Now, when we lived in India, I simply accepted the fact that the power supply was cut off several times a week. Yes, I’d groan if it happened while I was on the computer, but for the most part, it wasn’t a huge inconvience. Usually it would happen in the middle of the day and perhaps I’d come home from grocery-shopping with Aria in the sling and both hands lugging hefty bags of food items only to find that I would have to climb the four flights of stairs (or was it five?) to get home as the elevator was out of commission. But, I coped quite well. We had a set cupboard in which we kept the candles, matches, and flashlight and tried to remember which lights had been on if we had to retire to our beds before the electricity came back on. But, that was over two years ago and how we forget!

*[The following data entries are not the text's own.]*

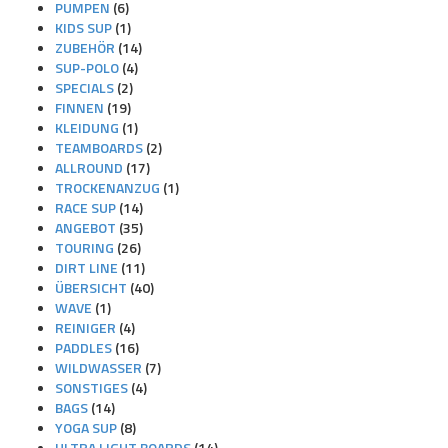
PUMPEN
(6)
KIDS SUP
(1)
ZUBEHÖR
(14)
SUP-POLO
(4)
SPECIALS
(2)
FINNEN
(19)
KLEIDUNG
(1)
TEAMBOARDS
(2)
ALLROUND
(17)
TROCKENANZUG
(1)
RACE SUP
(14)
ANGEBOT
(35)
TOURING
(26)
DIRT LINE
(11)
ÜBERSICHT
(40)
WAVE
(1)
REINIGER
(4)
PADDLES
(16)
WILDWASSER
(7)
SONSTIGES
(4)
BAGS
(14)
YOGA SUP
(8)
ULTRA LIGHT BOARDS
(14)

We lost power last night just as I was tucking the girlies into their beds. John thought it was a fuse at first, but no such luck. Aria started fussing over how dark it was, so I went to get a candle to put on their dresser. Amazingly, I was able to track down the matches without too much difficulty. And thankfully we have half a dozen candles lying around, which I promptly lit. Most of the flats on our side of the street were without electricity and random flats across the street were out too–the pattern of the blackout seemed without rhyme or reason. I took three candles into the kitchen and prepared the dishes for their face-washings, rinsing them with cold water and then improvising to wash them in hot. Our water is heated by gas, but the switch is electric so that kind of makes the gas pointless without the electricity. The stove-top is gas as well, but the built in lighter is also electric. Thankfully, having spent numerous months in India, Italy, and Mexico, I quickly remembered that all I needed to light the gas stove was a match!:-) Like I said, how easily we can forget! So, I boiled up a big pot of water, made some tea, and washed my dishes by candlelight. Perhaps they didn’t get quite as clean because lighting was dim, but I managed to get the place cleaned up and then John and I sat down on the couch to enjoy our tea and talk in the flickering light of our quiet house. The sound of the clock on the wall noisly ticked away the seconds without competition from the other appliances. The house had a peaceful air about it.

When we lost our power, I was reminded of how we are so reliant on it in our modernized lives. The neighbours from across the street were wandering around outside almost as if they were lost and didn’t know what to do with themselves. I suppose, with television and computers occupying most people’s evenings, the loss of electricity is rather disruptive. My own evenings more often than not involve the internet or a movie. But I found the loss of power a little blessing in disguise. Life seemed to slow down a bit. John and I had a good conversation over tea. And the lingering smell of candles added a delightful aroma to the air.

All the same, it was reassuring that the electricity came back on after two false hopes just before we went to bed… it wouldn’t do for my whole freezer-full of food to thaw!

One Response to “Blackout”

  1. Jayne
    September 26th, 2008 18:40

    How quickly we forget. I had a great Indian meal last night at Smita & Kumar”s house.